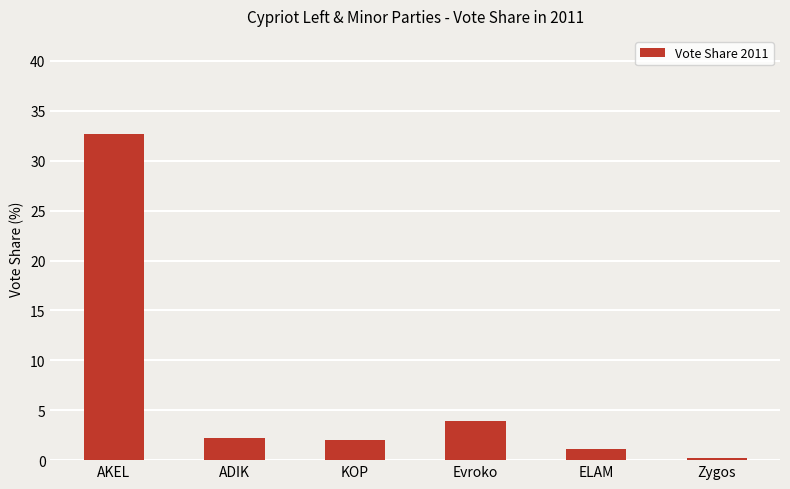

Approximately how many times larger is the value at ELAM compared to KOP?

0.6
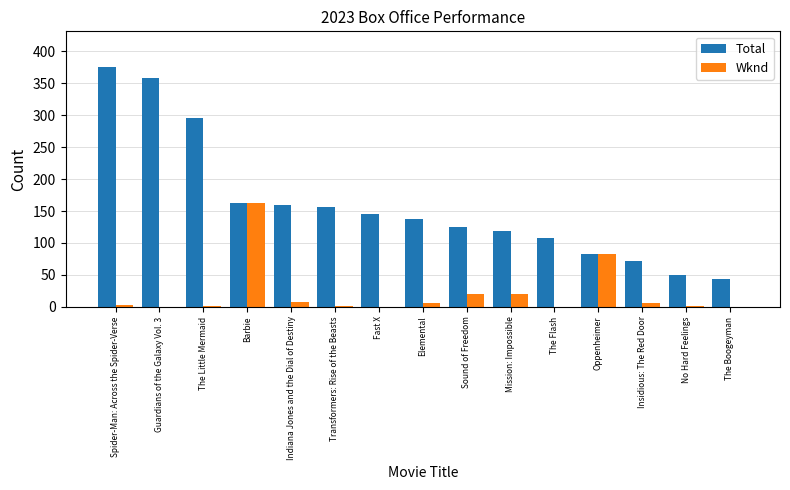

What value does the Wknd series have at Oppenheimer?

82.5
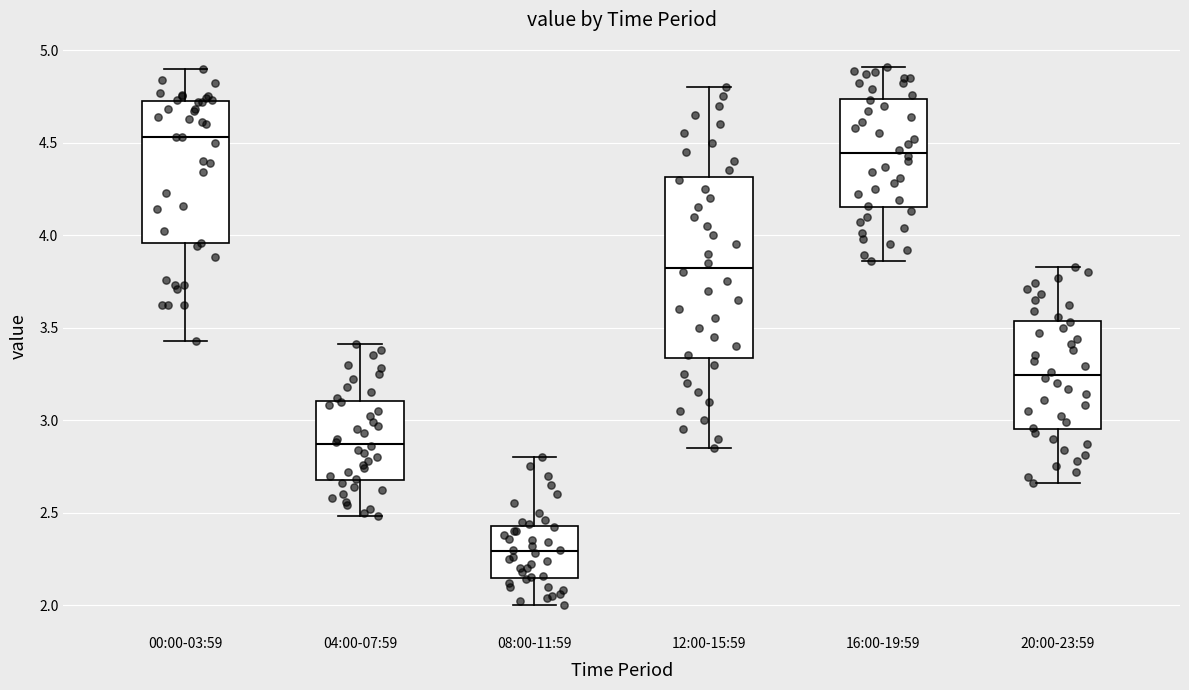

Where does the lower whisker of the box for 16:00-19:59 end on the y-axis? The values are not printed on the chart, so give them approximately, as read against the axis.

3.85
——
BRIEF –
Please quote the data above word for word, leaving out the pictures.

RESULT OF THE TASK –
Approximately how many times larger is the value at ELAM compared to KOP?

0.6

What value does the Wknd series have at Oppenheimer?

82.5

Where does the lower whisker of the box for 16:00-19:59 end on the y-axis? The values are not printed on the chart, so give them approximately, as read against the axis.

3.85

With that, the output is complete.